# Large gap beween stove and wall



## WhatRnsdownhill (Jan 13, 2016)

try pushing the stove back against the wall..is there anything blocking you from doing this?


----------



## ChuckF. (Aug 25, 2013)

Maybe this: http://www.walmart.com/ip/Kleen-Seam-Silicone-Multi-Color/37115713


----------



## mikegp (Jul 17, 2011)

In my house the hard gas line comes through the cabinet and prevents the oven from being pushed back. Is there something behind your unit that prevents pushing it?


----------



## mikegp (Jul 17, 2011)

ChuckF. said:


> Maybe this: http://www.walmart.com/ip/Kleen-Seam-Silicone-Multi-Color/37115713


That looks like it's for the side of the stove. Between the appliance and the counter.


----------



## dd57chevy (Jun 21, 2015)

NMB said:


> Just moved into a condo. It has a slide-in electric range. There is a 2-3" gap between the wall and range. I realize I should redo the counter-top so it wraps around the range, but that's not in the budget just yet. Is there a temporary solution? It's going to drive me crazy if anything spills back there while cooking. Plus it just looks funny.

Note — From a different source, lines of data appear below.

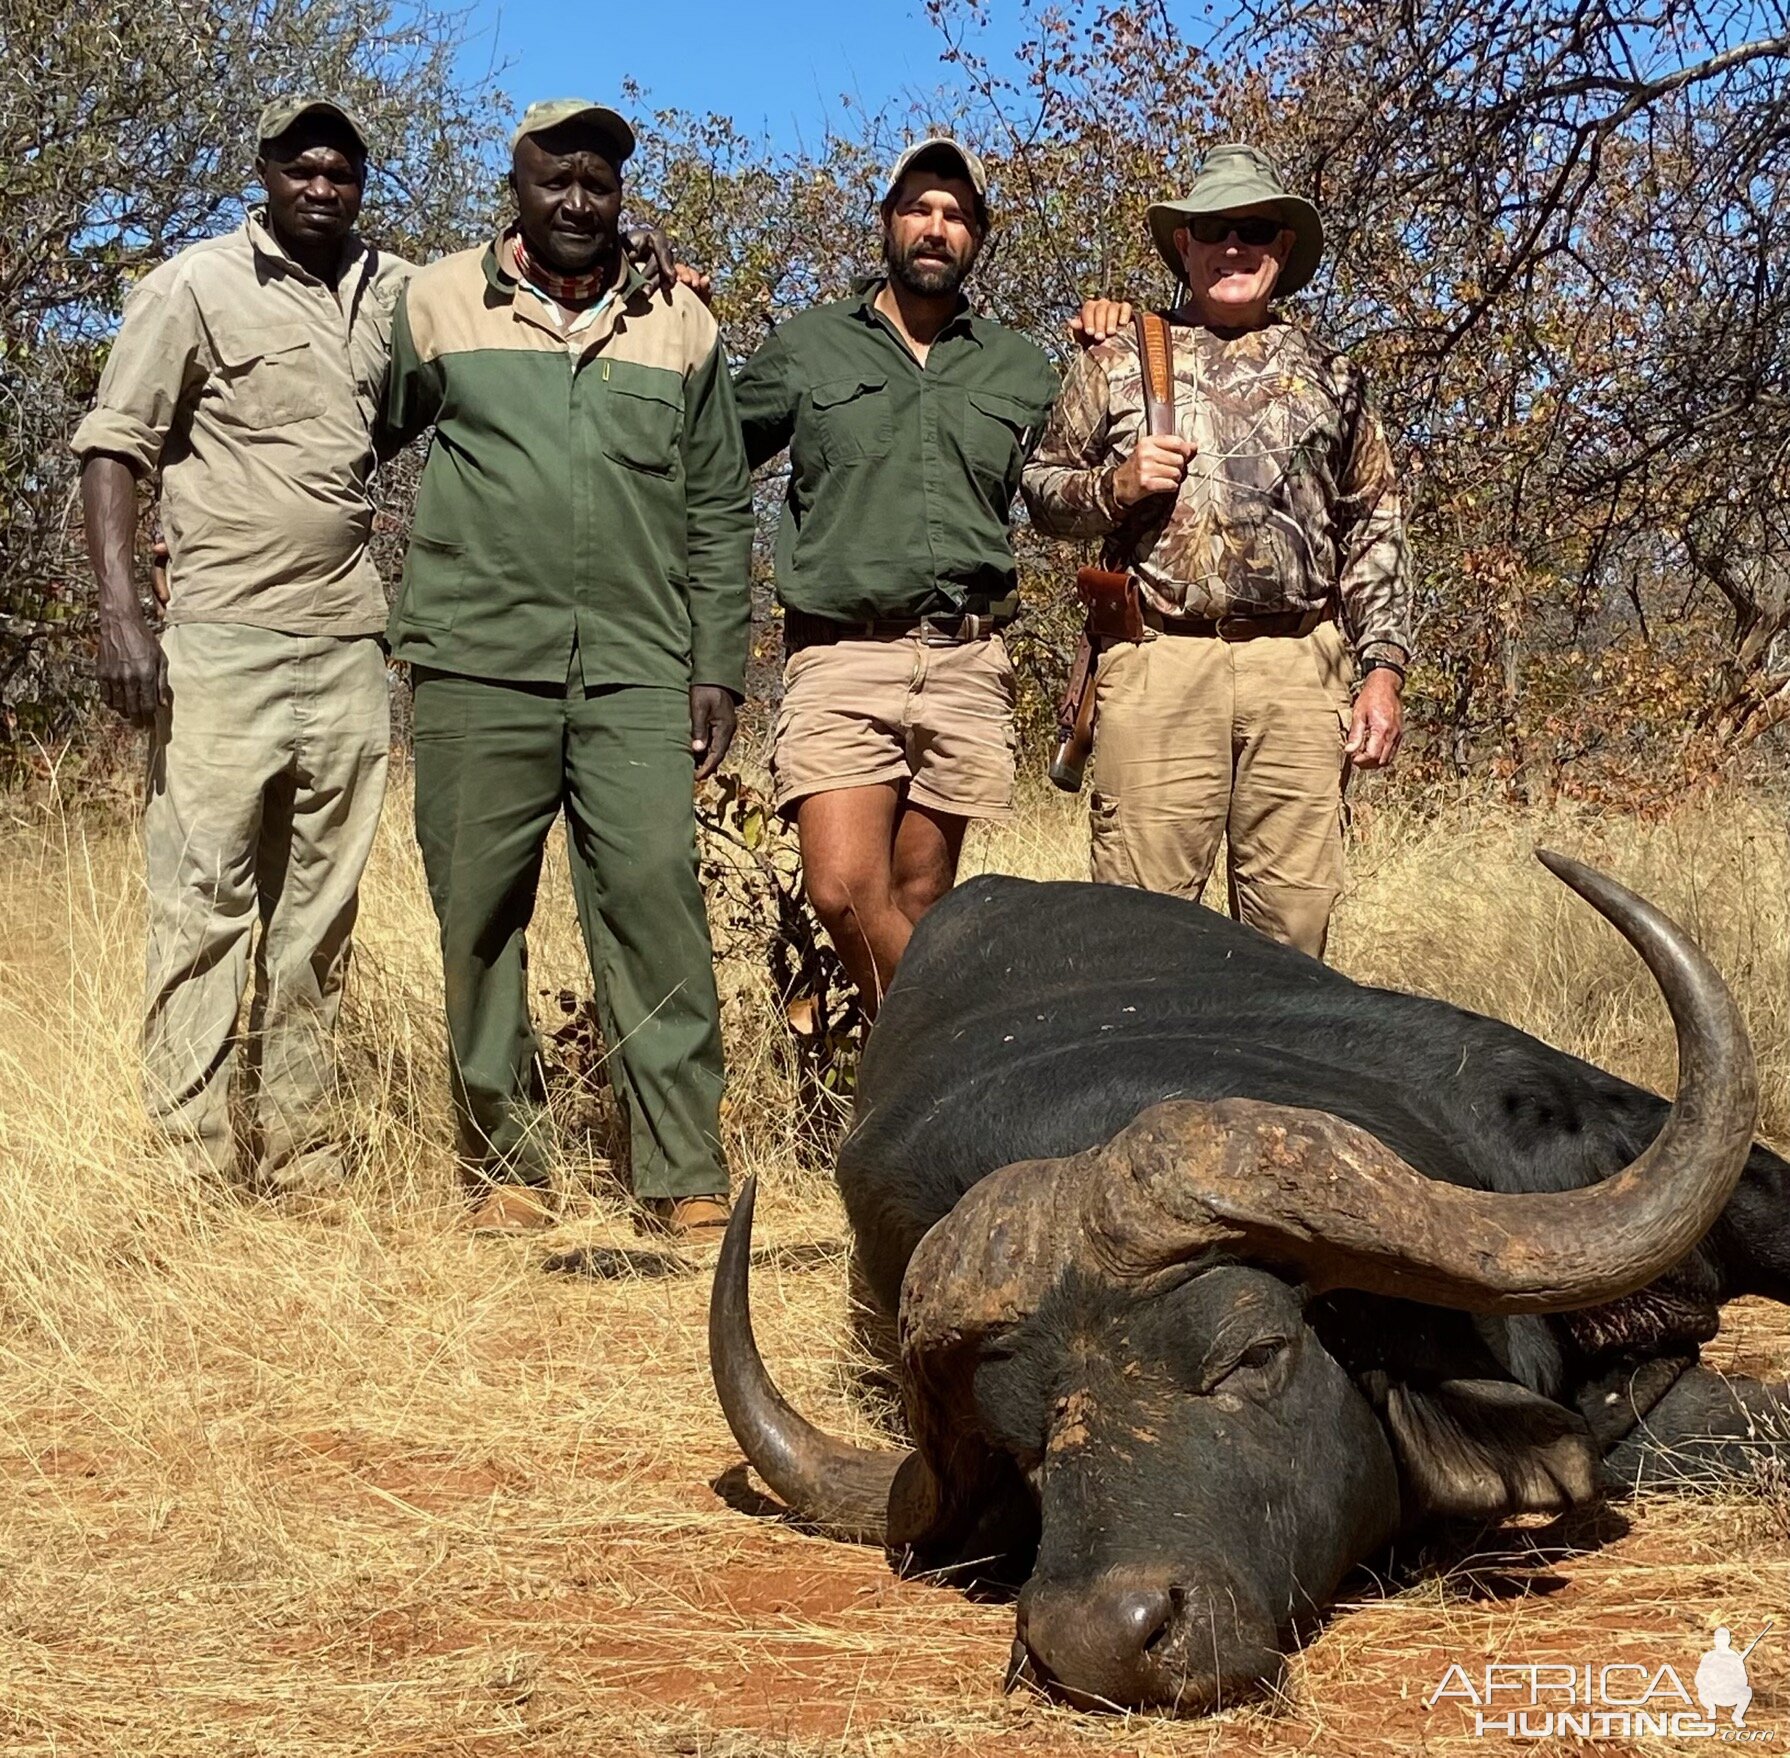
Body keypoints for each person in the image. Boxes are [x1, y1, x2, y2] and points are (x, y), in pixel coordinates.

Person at [379, 100, 753, 1237]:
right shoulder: (437, 302)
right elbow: (365, 431)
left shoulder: (679, 322)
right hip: (475, 659)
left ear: (621, 192)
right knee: (478, 913)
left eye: (598, 182)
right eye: (556, 181)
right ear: (517, 187)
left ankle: (681, 1168)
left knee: (653, 905)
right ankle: (508, 1168)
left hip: (638, 669)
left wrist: (717, 664)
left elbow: (718, 504)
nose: (578, 202)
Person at [73, 96, 408, 1197]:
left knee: (317, 917)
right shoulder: (192, 284)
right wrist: (123, 613)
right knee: (203, 904)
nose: (321, 187)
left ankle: (303, 1152)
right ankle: (188, 1166)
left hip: (349, 637)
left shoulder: (393, 293)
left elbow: (496, 315)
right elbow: (116, 446)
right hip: (219, 639)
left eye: (341, 172)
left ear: (362, 183)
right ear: (262, 171)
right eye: (300, 168)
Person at [1022, 143, 1410, 959]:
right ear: (1185, 247)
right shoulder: (1121, 359)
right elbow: (1040, 491)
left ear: (1284, 249)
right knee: (1140, 936)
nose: (1234, 245)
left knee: (1292, 940)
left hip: (1302, 671)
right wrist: (1115, 488)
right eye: (1213, 229)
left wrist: (1381, 671)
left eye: (1255, 228)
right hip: (1160, 663)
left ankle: (1269, 1091)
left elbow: (1375, 521)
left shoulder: (1334, 375)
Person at [732, 138, 1058, 1015]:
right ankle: (967, 1047)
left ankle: (890, 1115)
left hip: (965, 662)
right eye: (919, 207)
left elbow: (1076, 485)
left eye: (955, 215)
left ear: (978, 238)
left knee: (921, 903)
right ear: (888, 222)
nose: (935, 227)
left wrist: (1117, 334)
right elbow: (709, 449)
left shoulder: (1019, 367)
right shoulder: (808, 347)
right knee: (842, 890)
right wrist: (675, 317)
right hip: (841, 655)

Is the gap on the _back _or on the _side_ of the range ?

:vs_worry:


----------



## mikegp (Jul 17, 2011)

Hmm, now that I reread it, maybe the range is against a wall on one side and there's a gap. I thought he meant behind. If that's the case, get a small piece of counter top and build something skinny that it can sit on. Finish the front with something that looks like your cabinets.


----------